A un anno dalla colata detritica, sul Pizzo Cengalo si registra il movimento di tre milioni di metri cubi di roccia. La ricerca delle vittime, ancora disperse, è conclusa
BREGAGLIA (GR) - «D’ora in poi il 23 agosto sarà il giorno in cui penseremo alle otto vittime in Val Bondasca e alle loro famiglie, oltre che alle tante persone colpite dal disastro naturale avvenuto sul nostro territorio». Sono le parole di Anna Giacometti, sindaco del Comune di Bregaglia, a un anno dalla frana del Pizzo Cengalo. Un momento che è stato ricordato oggi in un incontro commemorativo a cui hanno partecipato anche il consigliere federale Guy Parmelin e il consigliere di Stato Christian Rathgeb.
Ricerche concluse - La mattina del 23 agosto 2017, otto persone erano state travolte in Val Bondasca dalla colata detritica che si era staccata dal pizzo. Nonostante le immediate operazioni di ricerca, di loro non si hanno tuttora notizie. Le nuove ricerche intraprese nel luglio 2018 sono rimaste senza esito.
La roccia si sta muovendo - Ora la montagna è costantemente monitorata da radar e telecamere: dopo la frana il sistema di allarme già esistente è stato ulteriormente ampliato e quindi completato nella primavera del 2018. Per tutto l’inverno e fino a luglio, dalle misurazioni non risultava alcun movimento di roccia importante e si sono verificati franamenti di piccole dimensioni. Gli ultimi dati rivelano invece che da luglio circa tre milioni di metri cubi di roccia sono di nuovo in movimento. Se il fenomeno perdurerà, quest’estate non è da escludere una frana di oltre un milione di metri cubi. Tutti i sentieri della Val Bondasca sono chiusi.
Dipende anche dal meteo - Lungo il fiume in Val Bondasca sono depositati all’incirca 1,5 milioni di metri cubi di materiale roccioso franato che, con sufficiente acqua, può essere messo facilmente in moto. Finora non si sono verificate precipitazioni intense e persistenti. Ma si prevede che, soprattutto in caso di violenti temporali estivi o di una nuova frana di grandi dimensioni, nuove colate raggiungano il fondovalle nei pressi di Bondo.

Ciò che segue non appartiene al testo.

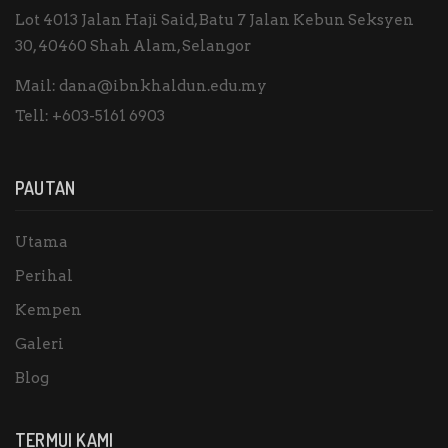
Lot 4013 Jalan Haji Said, Batu 7 Jalan Kebun Seksyen
30, 40460 Shah Alam, Selangor
Mail:
dana@ibnkhaldun.edu.my
Tell:
+603-5161 6903
PAUTAN
Utama
Perihal
Kempen
Galeri
Blog
TERMUI KAMI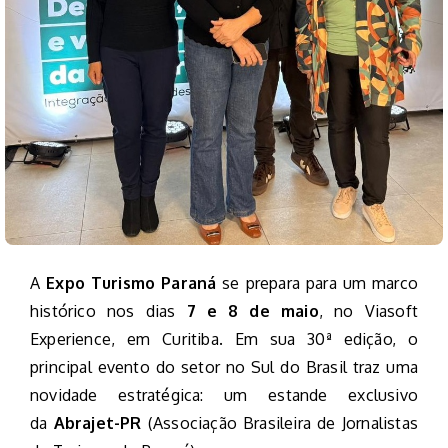
A
Expo Turismo Paraná
se prepara para um marco
histórico nos dias
7 e 8 de maio
, no Viasoft
Experience, em Curitiba. Em sua 30ª edição, o
principal evento do setor no Sul do Brasil traz uma
novidade estratégica: um estande exclusivo
da
Abrajet-PR
(Associação Brasileira de Jornalistas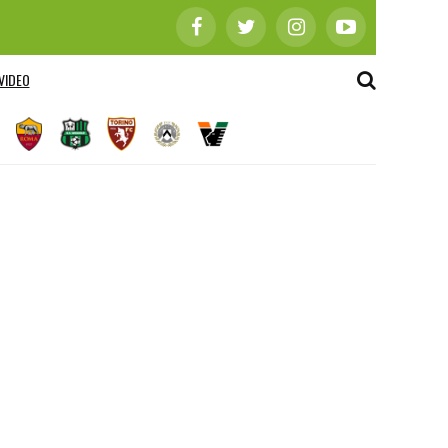
VIDEO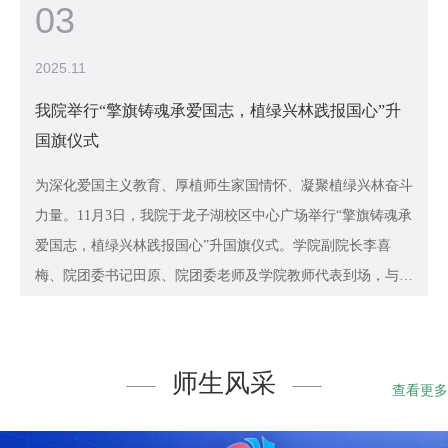
03
2025.11
我院举行“擎旗铸魂承爱国志，植绿兴林践报国心”升
国旗仪式
圆
为深化爱国主义教育、厚植师生家国情怀、凝聚植绿兴林奋斗
力量。11月3日，我院于龙子湖校区中心广场举行“擎旗铸魂承
爱国志，植绿兴林践报国心”升国旗仪式。学院副院长李喜
梅、院团委书记田原、院团委老师及学院教师代表到场，与20
23级、2024级全体本科生共同参加本次升旗仪式。仪式由田原
域
主持。
师生风采
查看更多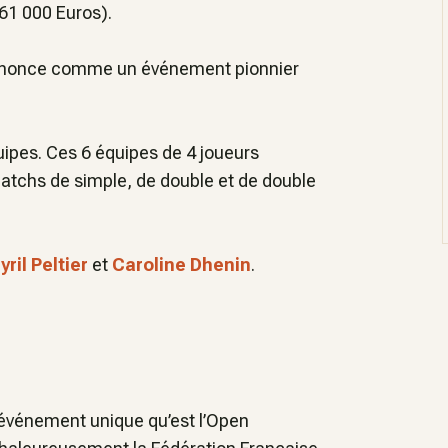
(61 000 Euros).
’annonce comme un événement pionnier
uipes. Ces 6 équipes de 4 joueurs
atchs de simple, de double et de double
yril Peltier
et
Caroline Dhenin
.
t événement unique qu’est l’Open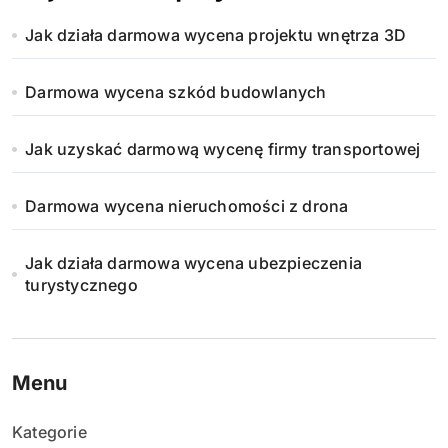
Jak działa darmowa wycena projektu wnętrza 3D
Darmowa wycena szkód budowlanych
Jak uzyskać darmową wycenę firmy transportowej
Darmowa wycena nieruchomości z drona
Jak działa darmowa wycena ubezpieczenia
turystycznego
Menu
Kategorie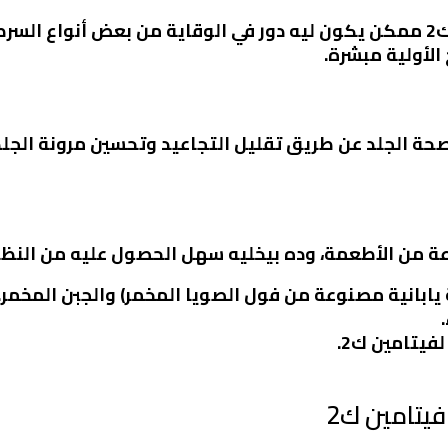
بعض الدراسات أشارت إلى إن فيتامين ك2 ممكن يكون ليه دور في الوقاية من ب
الأولية مبشرة.
حسين صحة الجلد عن طريق تقليل التجاعيد وتحسين مرونة الجلد
لة يابانية مصنوعة من فول الصويا المخمر) والجبن المخمر.
فيتامين ك2.
يتامين ك2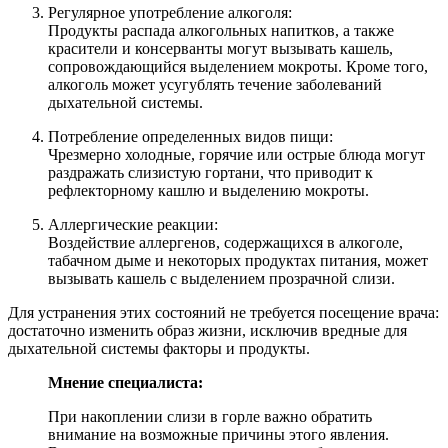
Регулярное употребление алкоголя:
Продукты распада алкогольных напитков, а также
красители и консерванты могут вызывать кашель,
сопровождающийся выделением мокроты. Кроме того,
алкоголь может усугублять течение заболеваний
дыхательной системы.
Потребление определенных видов пищи:
Чрезмерно холодные, горячие или острые блюда могут
раздражать слизистую гортани, что приводит к
рефлекторному кашлю и выделению мокроты.
Аллергические реакции:
Воздействие аллергенов, содержащихся в алкоголе,
табачном дыме и некоторых продуктах питания, может
вызывать кашель с выделением прозрачной слизи.
Для устранения этих состояний не требуется посещение врача:
достаточно изменить образ жизни, исключив вредные для
дыхательной системы факторы и продукты.
Мнение специалиста:
При накоплении слизи в горле важно обратить
внимание на возможные причины этого явления.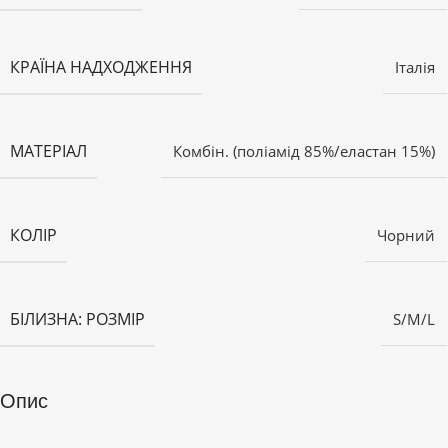
КРАЇНА НАДХОДЖЕННЯ
Італія
МАТЕРІАЛ
Комбін. (поліамід 85%/еластан 15%)
КОЛІР
Чорний
БІЛИЗНА: РОЗМІР
S/M/L
Опис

I movimenti sulla montagna e l’evoluzione dell’estate 2018 sono quindi determinanti per l’andamento futuro degli eventi.
C'è un piano d'emergenza - Il Comune comunque è pronto: il bacino di ritenzione è stato provvisoriamente ampliato fino a raggiungere circa 300’000 metri cubi di capacità ed è stato elaborato, in collaborazione con gli enti cantonali, un piano di emergenza. La popolazione è stata informata nel dettaglio sul comportamento da osservare in caso di necessità. Nel caso in cui l’accesso al paese dovesse nuovamente essere minacciato, resta a disposizione la strada provvisoria attraverso il ponte d’appoggio militare. Tutte le informazioni sono disponibili sul sito web del Comune.
Ventitré milioni per le opere di premunizione - In collaborazione con l'Ufficio tecnico cantonale dei Grigioni, il Comune sta elaborando un progetto definitivo di opere di premunizione per le aree di Bondo, Spino, Sottoponte e Promontogno, nonché per i futuri collegamenti stradali. Il progetto tiene conto anche della necessità di salvaguardare l'insediamento di Bondo. I costi approssimativi si aggirano sui 23 milioni di franchi.
Parmelin: «Ci vorrà ancora tempo» - Il consigliere federale Parmelin ha ricordato la visita effettuata lo scorso settembre: i danni erano enormi, ma la catastrofe è stata gestita bene dalla Confederazione, dal Canton Grigioni e dal Comune di Bregaglia. La ricostruzione richiederà ancora un po' di tempo, ha aggiunto il capo del Dipartimento federale della difesa, della protezione della popolazione e dello sport, che giudica l'intervento dell'esercito «rapido e molto professionale». La Svizzera, ha ribadito, dovrebbe prendere esempio da questa cooperazione a favore della protezione della popolazione: «Il nostro sistema di milizie ha dimostrato ancora una volta la sua validità» ha sottolineato il ministro, che ha ringraziato il popolo svizzero per la grande solidarietà.